What sunk my game though was seeing barb mech infantry before I even got the normal infantry since I didn't had enough cities to keep up the science pace with the runaway on the other continent which translated to barbs having quite impressive median techs. But that was due to inexperience since I don't really play the late game much, I pretty much always stop after 100-150 turns after I clear out my neighbors and assume (wrongly) it should be smooth from this point. So cruise control micro is not an option, spamming cities until turn of victory is. Not a lot of fun I guess, unless you go romp and stomp, at least that gives dynamics
 
I was playing as France on the second highest difficulty (it was my I think 5th game, so not extremely experienced, but not a beginner either) and I noticed that Portugal is getting very close to cultural victory and America to scientific victory. I also noticed that some enemies (especially America) had much better units than I.
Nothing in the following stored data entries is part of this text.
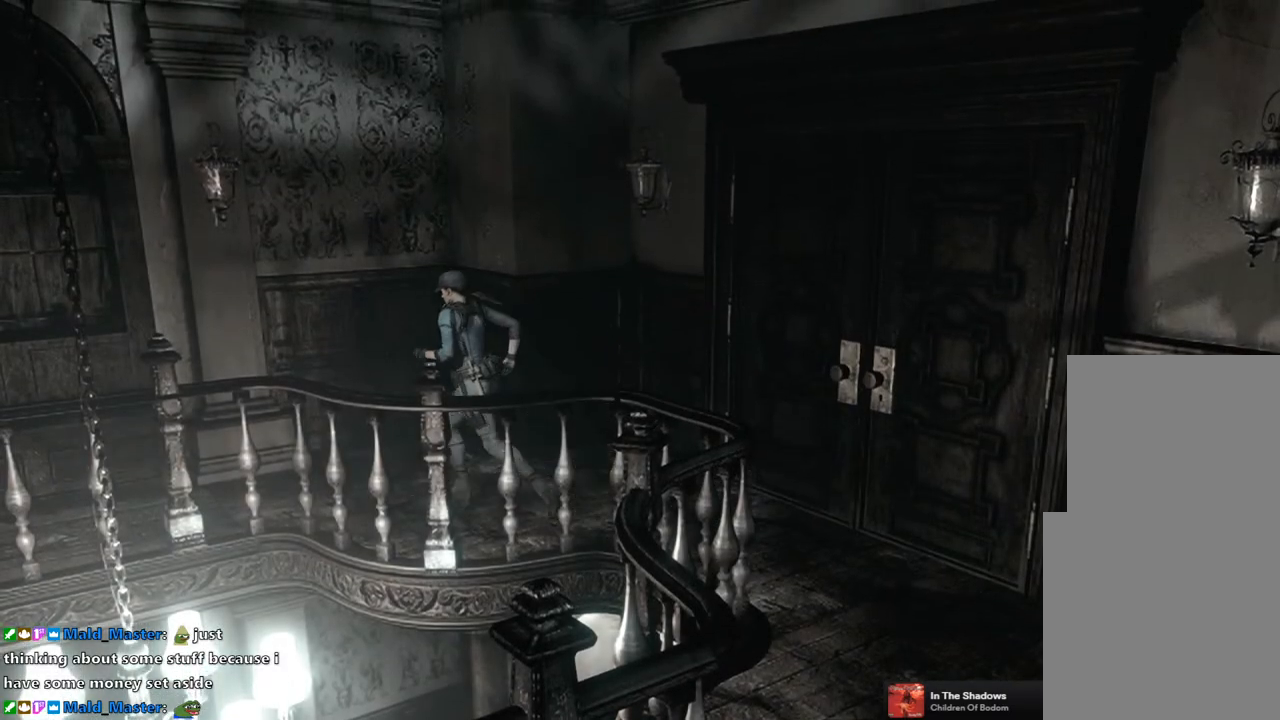
{"buttons": ["SQUARE", "DPAD_UP"], "left_stick": "center", "right_stick": "center", "events": [[17, "DPAD_LEFT", "down"], [183, "DPAD_LEFT", "up"]]}
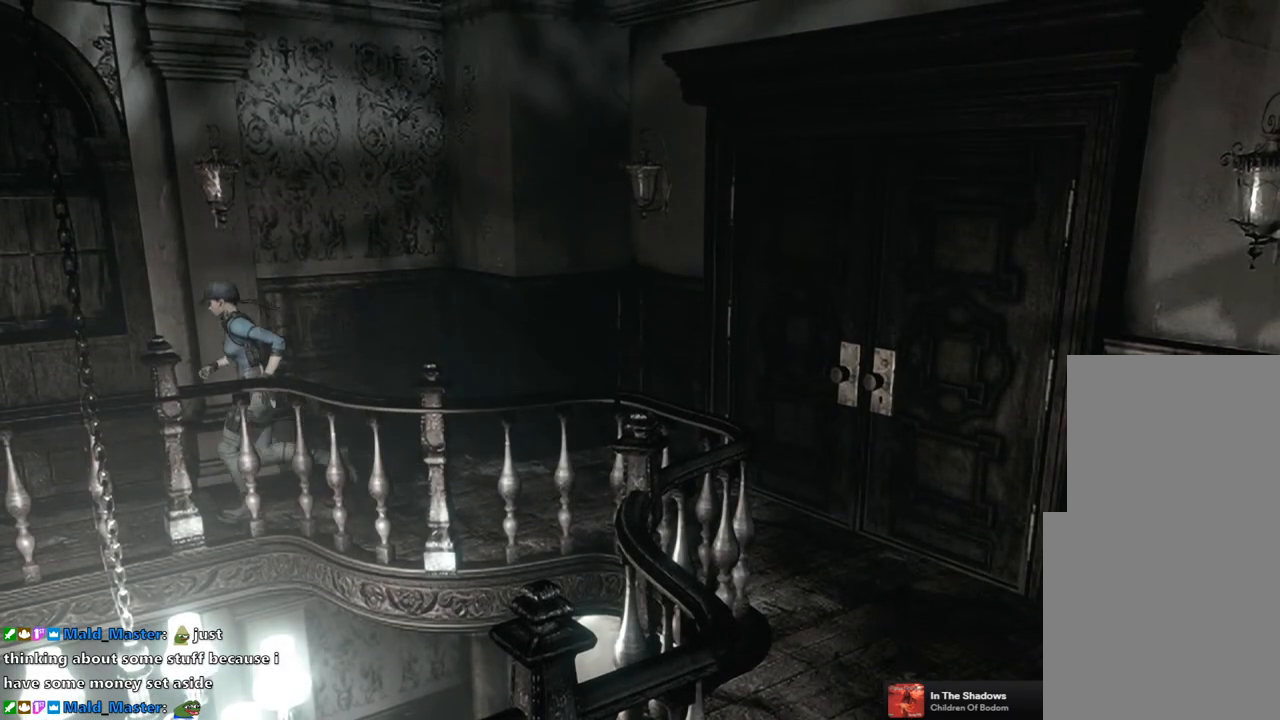
{"buttons": ["SQUARE", "DPAD_UP"], "left_stick": "center", "right_stick": "center", "events": []}
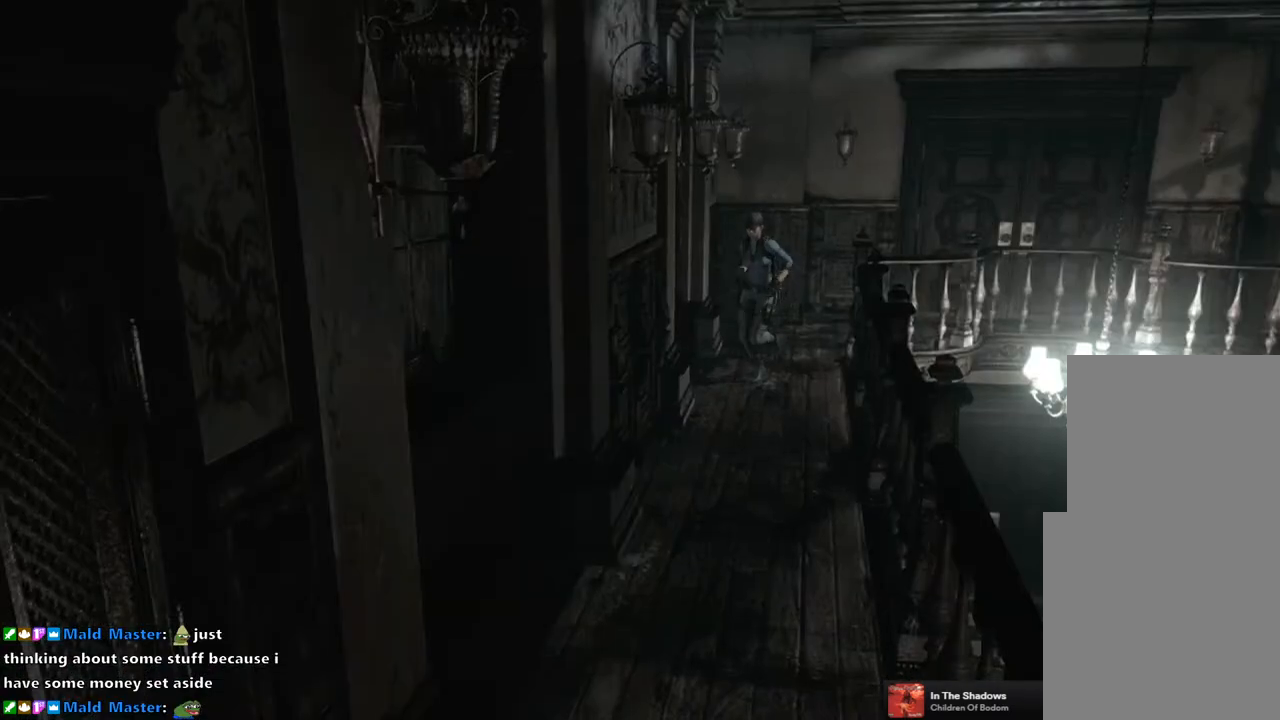
{"buttons": ["SQUARE", "DPAD_UP"], "left_stick": "center", "right_stick": "center", "events": [[267, "DPAD_LEFT", "down"], [383, "DPAD_LEFT", "up"]]}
So I thought this game was not so easy as everyone says. I had to do something with the situation, so I tried to conquer some cities from Portugal and I started to use spies against them and America. I also tried to improve my culture as a defence agains Portugal turism. The battle was quite hard, because the civs were far away and almost surrounded by other civs (which would not give me open borders for longer times).
In the end, I didn't capture a single city but I think I crimpled them by pillaging, especially by coast (coastal raid).
The point is, I won quite easily a scientific victory, even though America was somewhere in the middle column on the victory screen, while I still didn't even had the tech required to build spaceports. And I also could win cultural victory, if I focused on it. So, after all - yes, it was quite easy :D Not an automatic victory, but the AI wasn't very good in the final steps.